Trump supporters protest in Phoenix
Organizers vow to keep demonstrating ouside key voting centre
PHOENIX—“We will win Arizona!”
That was the refrain outside the Maricopa County Elections Center Thursday at a second night of demonstrations urging election officials to count outstanding votes in Arizona.
As of 9 p.m. MT, 90 per cent of the vote had been counted in Arizona, and the lead Democratic candidate Joe Biden has been enjoying since election night had narrowed to about 46,000 votes.
The crowd attributed the favourable result to Democratic observers at the vote location, advancing a narrative pushed by the Trump campaign Wednesday that the reason Biden was ahead was that President Donald Trump’s observers had been kept out.
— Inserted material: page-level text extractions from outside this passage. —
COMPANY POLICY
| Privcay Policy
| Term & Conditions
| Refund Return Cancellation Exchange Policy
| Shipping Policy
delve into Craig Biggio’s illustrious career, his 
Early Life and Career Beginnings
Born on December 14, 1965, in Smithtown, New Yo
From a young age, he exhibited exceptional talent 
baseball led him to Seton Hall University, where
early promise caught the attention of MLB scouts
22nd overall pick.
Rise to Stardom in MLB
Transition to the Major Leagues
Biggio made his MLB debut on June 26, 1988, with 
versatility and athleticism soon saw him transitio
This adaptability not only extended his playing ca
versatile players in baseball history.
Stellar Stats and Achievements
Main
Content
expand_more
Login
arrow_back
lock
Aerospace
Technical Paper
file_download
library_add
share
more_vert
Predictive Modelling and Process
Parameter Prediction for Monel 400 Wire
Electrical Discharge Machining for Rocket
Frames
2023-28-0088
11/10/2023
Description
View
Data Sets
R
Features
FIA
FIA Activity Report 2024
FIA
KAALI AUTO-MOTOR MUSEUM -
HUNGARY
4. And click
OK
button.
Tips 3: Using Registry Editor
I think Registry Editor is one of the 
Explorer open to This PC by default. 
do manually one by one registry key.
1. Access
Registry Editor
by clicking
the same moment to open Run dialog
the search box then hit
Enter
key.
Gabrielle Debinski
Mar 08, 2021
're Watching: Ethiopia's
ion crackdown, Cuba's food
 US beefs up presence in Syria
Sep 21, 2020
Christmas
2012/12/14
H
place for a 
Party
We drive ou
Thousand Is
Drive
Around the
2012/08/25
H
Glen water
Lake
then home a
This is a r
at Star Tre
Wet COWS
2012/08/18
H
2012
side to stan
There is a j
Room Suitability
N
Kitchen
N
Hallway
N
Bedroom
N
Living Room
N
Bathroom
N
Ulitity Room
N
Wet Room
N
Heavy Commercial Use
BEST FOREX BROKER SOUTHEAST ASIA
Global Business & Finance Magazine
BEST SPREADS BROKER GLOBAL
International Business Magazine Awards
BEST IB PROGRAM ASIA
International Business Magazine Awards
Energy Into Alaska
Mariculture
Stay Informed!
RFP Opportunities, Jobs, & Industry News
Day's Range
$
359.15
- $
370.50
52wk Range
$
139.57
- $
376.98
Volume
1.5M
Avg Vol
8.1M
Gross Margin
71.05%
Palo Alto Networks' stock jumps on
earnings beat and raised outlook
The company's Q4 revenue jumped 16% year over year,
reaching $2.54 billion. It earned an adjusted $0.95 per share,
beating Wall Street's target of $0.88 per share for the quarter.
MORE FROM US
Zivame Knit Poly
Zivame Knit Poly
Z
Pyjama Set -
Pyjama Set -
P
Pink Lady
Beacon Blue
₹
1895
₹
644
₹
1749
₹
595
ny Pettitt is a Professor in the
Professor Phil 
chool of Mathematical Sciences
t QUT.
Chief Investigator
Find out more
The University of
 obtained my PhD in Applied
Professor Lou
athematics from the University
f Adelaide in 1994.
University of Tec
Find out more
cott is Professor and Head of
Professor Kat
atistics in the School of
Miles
It was an oppressively hot 35 degrees Thursday, as workers at the county election centre worked well into the evening.
Protesters outside carried “stop the cheat” signs and a few men appeared carrying guns and wearing bulletproof vests.
Organizers with megaphones vowed Republicans would return to this spot 10 a.m. Friday, and every day until the count was complete.
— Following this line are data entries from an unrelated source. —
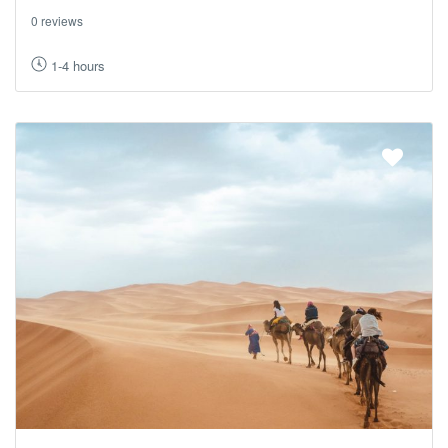
0 reviews
1-4 hours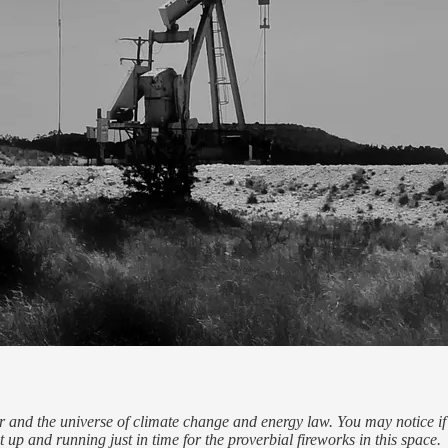
and the universe of climate change and energy law. You may notice if yo
t up and running just in time for the proverbial fireworks in this space.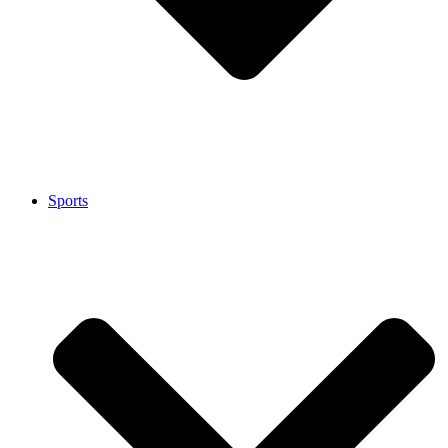
Sports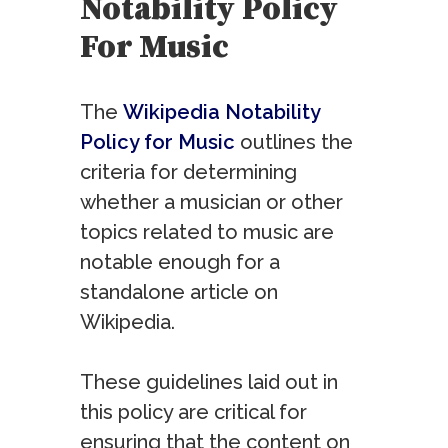
Notability Policy
For Music
The
Wikipedia Notability
Policy for Music
outlines the
criteria for determining
whether a musician or other
topics related to music are
notable enough for a
standalone article on
Wikipedia.
These guidelines laid out in
this policy are critical for
ensuring that the content on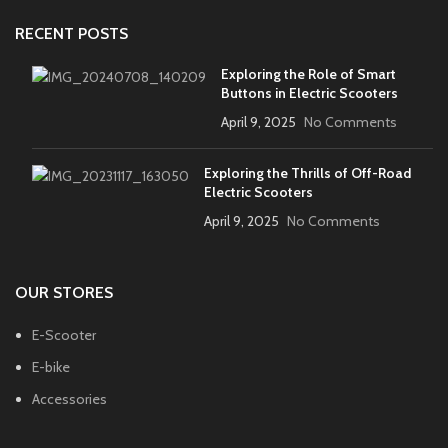
RECENT POSTS
Exploring the Role of Smart
Buttons in Electric Scooters
April 9, 2025
No Comments
Exploring the Thrills of Off-Road
Electric Scooters
April 9, 2025
No Comments
OUR STORES
E-Scooter
E-bike
Accessories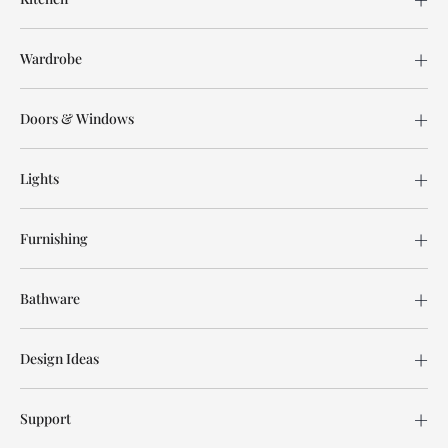
Wardrobe
Doors & Windows
Lights
Furnishing
Bathware
Design Ideas
Support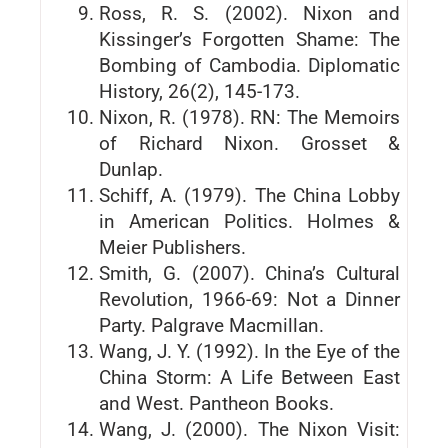
Ross, R. S. (2002). Nixon and
Kissinger’s Forgotten Shame: The
Bombing of Cambodia. Diplomatic
History, 26(2), 145-173.
Nixon, R. (1978). RN: The Memoirs
of Richard Nixon. Grosset &
Dunlap.
Schiff, A. (1979). The China Lobby
in American Politics. Holmes &
Meier Publishers.
Smith, G. (2007). China’s Cultural
Revolution, 1966-69: Not a Dinner
Party. Palgrave Macmillan.
Wang, J. Y. (1992). In the Eye of the
China Storm: A Life Between East
and West. Pantheon Books.
Wang, J. (2000). The Nixon Visit: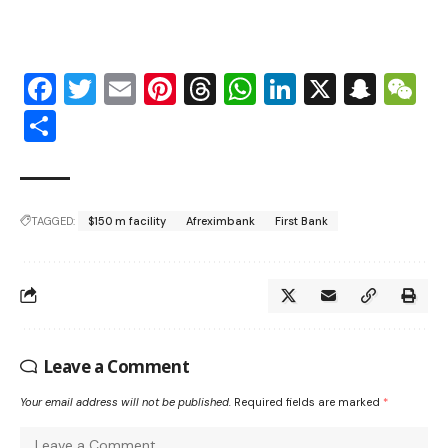
Facebook
Twitter
Email
Pinterest
Threads
WhatsApp
LinkedIn
X
Snap
W
Share
TAGGED:
$150 m facility
Afreximbank
First Bank
Leave a Comment
Your email address will not be published.
Required fields are marked
*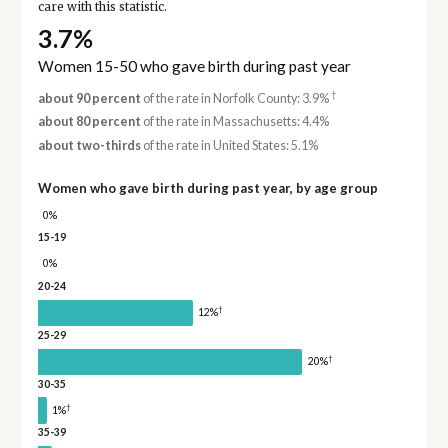
care with this statistic.
3.7%
Women 15-50 who gave birth during past year
†
about 90 percent
of the rate in Norfolk County: 3.9%
about 80 percent
of the rate in Massachusetts: 4.4%
about two-thirds
of the rate in United States: 5.1%
Women who gave birth during past year, by age group
0%
15-19
0%
20-24
†
12%
25-29
†
20%
30-35
†
1%
35-39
Michael Morenos, a Trump supporter carrying a sign reading “Trump has won,” said the message was aspirational.
“The results of Michigan, even potentially Wisconsin, Pennsylvania, they’re all going to be challenged in court ” he said. “And depending on what way it goes, it’s very likely Trump has already won the election.”
Trump has launched lawsuits in Michigan, Georgia, Pennsylvania and demanded a recount in Wisconsin. State judges dismissed his claims in Michigan and Georgia Thursday.
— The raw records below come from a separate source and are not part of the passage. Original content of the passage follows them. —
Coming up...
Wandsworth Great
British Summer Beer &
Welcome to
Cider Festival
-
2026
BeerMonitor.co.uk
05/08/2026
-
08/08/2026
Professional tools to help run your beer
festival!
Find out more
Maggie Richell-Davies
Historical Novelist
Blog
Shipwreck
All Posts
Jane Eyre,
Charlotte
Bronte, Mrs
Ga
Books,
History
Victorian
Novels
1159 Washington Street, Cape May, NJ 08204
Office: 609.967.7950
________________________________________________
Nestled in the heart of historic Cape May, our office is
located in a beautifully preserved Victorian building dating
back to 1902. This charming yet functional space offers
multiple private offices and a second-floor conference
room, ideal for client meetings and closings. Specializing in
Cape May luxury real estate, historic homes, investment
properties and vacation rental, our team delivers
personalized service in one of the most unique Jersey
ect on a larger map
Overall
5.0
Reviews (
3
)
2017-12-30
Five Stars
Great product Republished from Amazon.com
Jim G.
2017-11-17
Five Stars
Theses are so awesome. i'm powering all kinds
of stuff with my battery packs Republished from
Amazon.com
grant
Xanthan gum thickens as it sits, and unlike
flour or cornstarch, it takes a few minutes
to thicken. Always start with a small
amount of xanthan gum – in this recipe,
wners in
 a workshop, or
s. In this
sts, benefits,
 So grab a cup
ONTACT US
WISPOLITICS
The appearance of Alex Jones, an antiglobalization conspiracy theorist who runs the site Infowars, swiftly changed the tone of the Phoenix event, with the crowd swarming him, shouting “Alex.”
“Arizona put up the biggest fight in America and the world salutes Arizona patriots,” he said, after leading the crowd in a chant of “lock him up,” in reference to Biden, who he called an agent of communist China.
A brief conflict broke out shortly after Jones’s appearance, in which the crowd began running at a protester silently holding a degrading image of Trump. At least one pro-Trump protester threw a water bottle, before others stepped in to stop the crowd’s progress. Police then arrived to get the crowd off the street, and they reconvened in the vote location parking lot.
Arizona has a long political history of voting Republican. It’s the home state of Barry Goldwater, a five-term, conservative senator who was the Republican nominee for president in 1964. John McCain, the party’s 2008 presidential nominee, represented the state in Congress from 1983 until his 2018 death.
But changing demographics, including a fast-growing Latino population and a boom of new residents have made the state friendlier to Democrats.
Many of the gains have been driven by the shifting politics of Maricopa County, which is home to Phoenix and its suburbs. Maricopa County accounts for 60 per cent of the state’s vote.